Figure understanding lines
********************
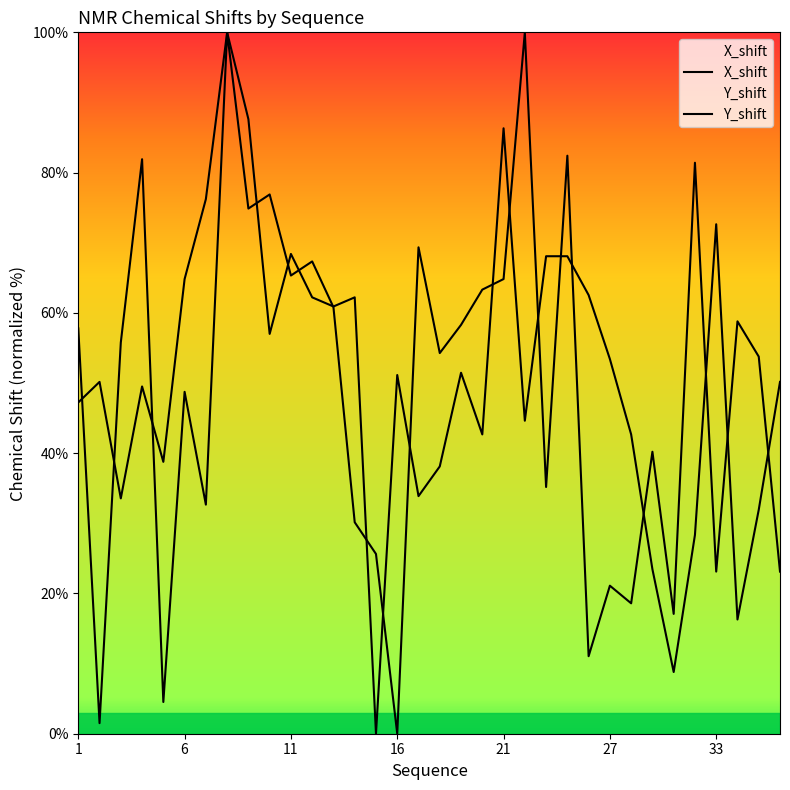

True or false: Y_shift has a value of -64.0 at 16.

False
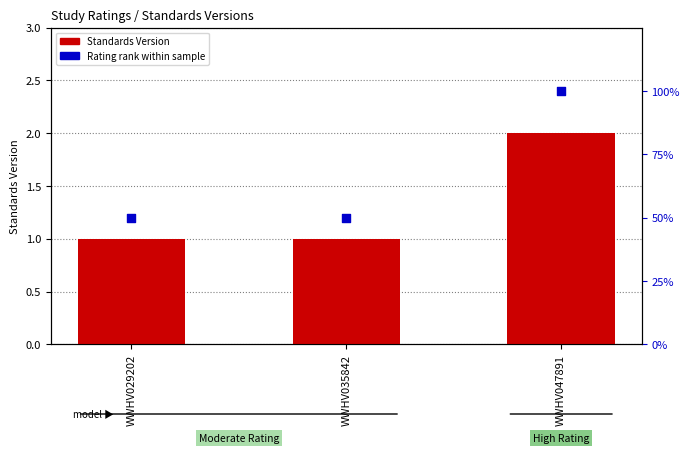

Which series has the widest spread of Y values?

Rating rank within sample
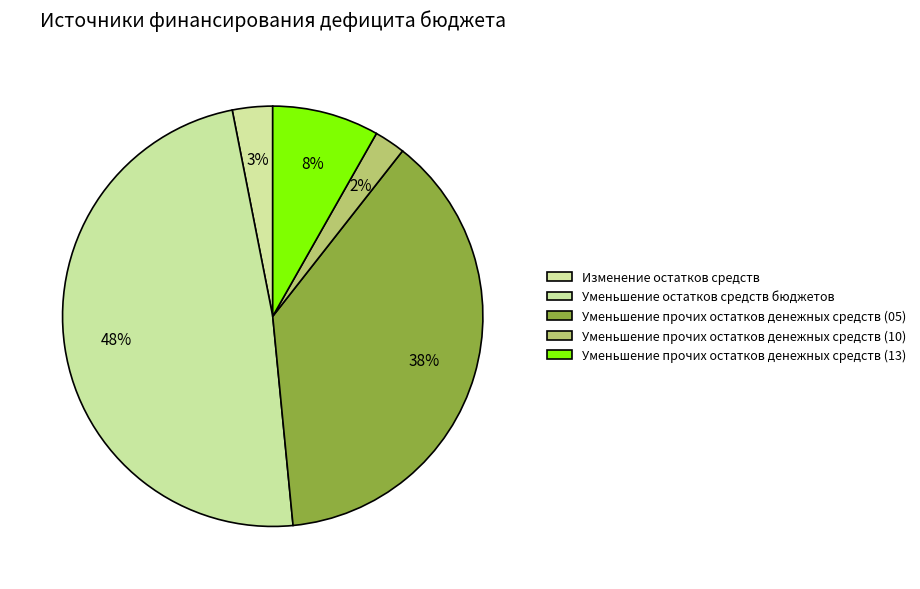

To the nearest percent, what is the difference between the Уменьшение остатков средств бюджетов and Изменение остатков средств slice percentages?

45%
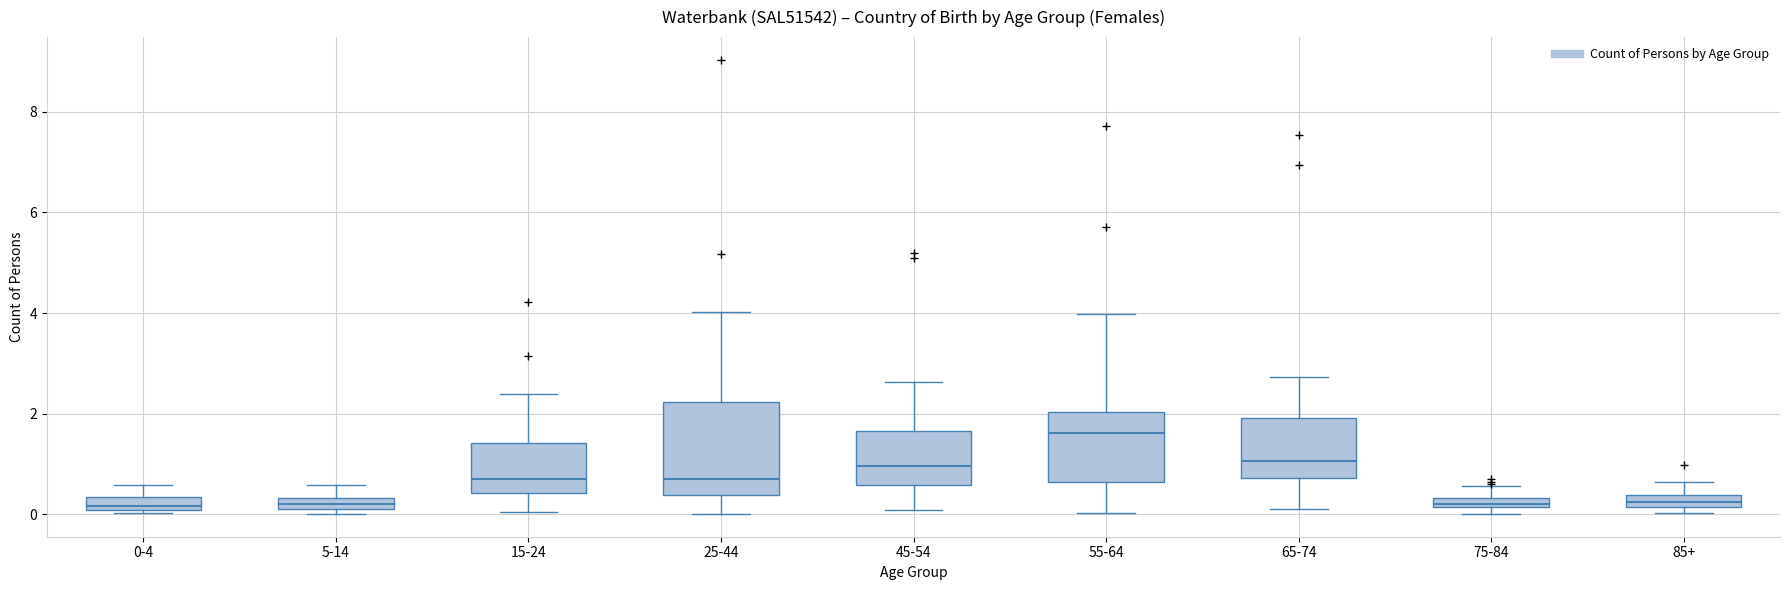

Which box is the tallest, from its lower edge to its upper edge?

25-44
********************
▸ Task instructions: Copy out all of the lines above word for word, omitting the pictures.

▸ Response below:
True or false: Y_shift has a value of -64.0 at 16.

False

Which series has the widest spread of Y values?

Rating rank within sample

To the nearest percent, what is the difference between the Уменьшение остатков средств бюджетов and Изменение остатков средств slice percentages?

45%

Which box is the tallest, from its lower edge to its upper edge?

25-44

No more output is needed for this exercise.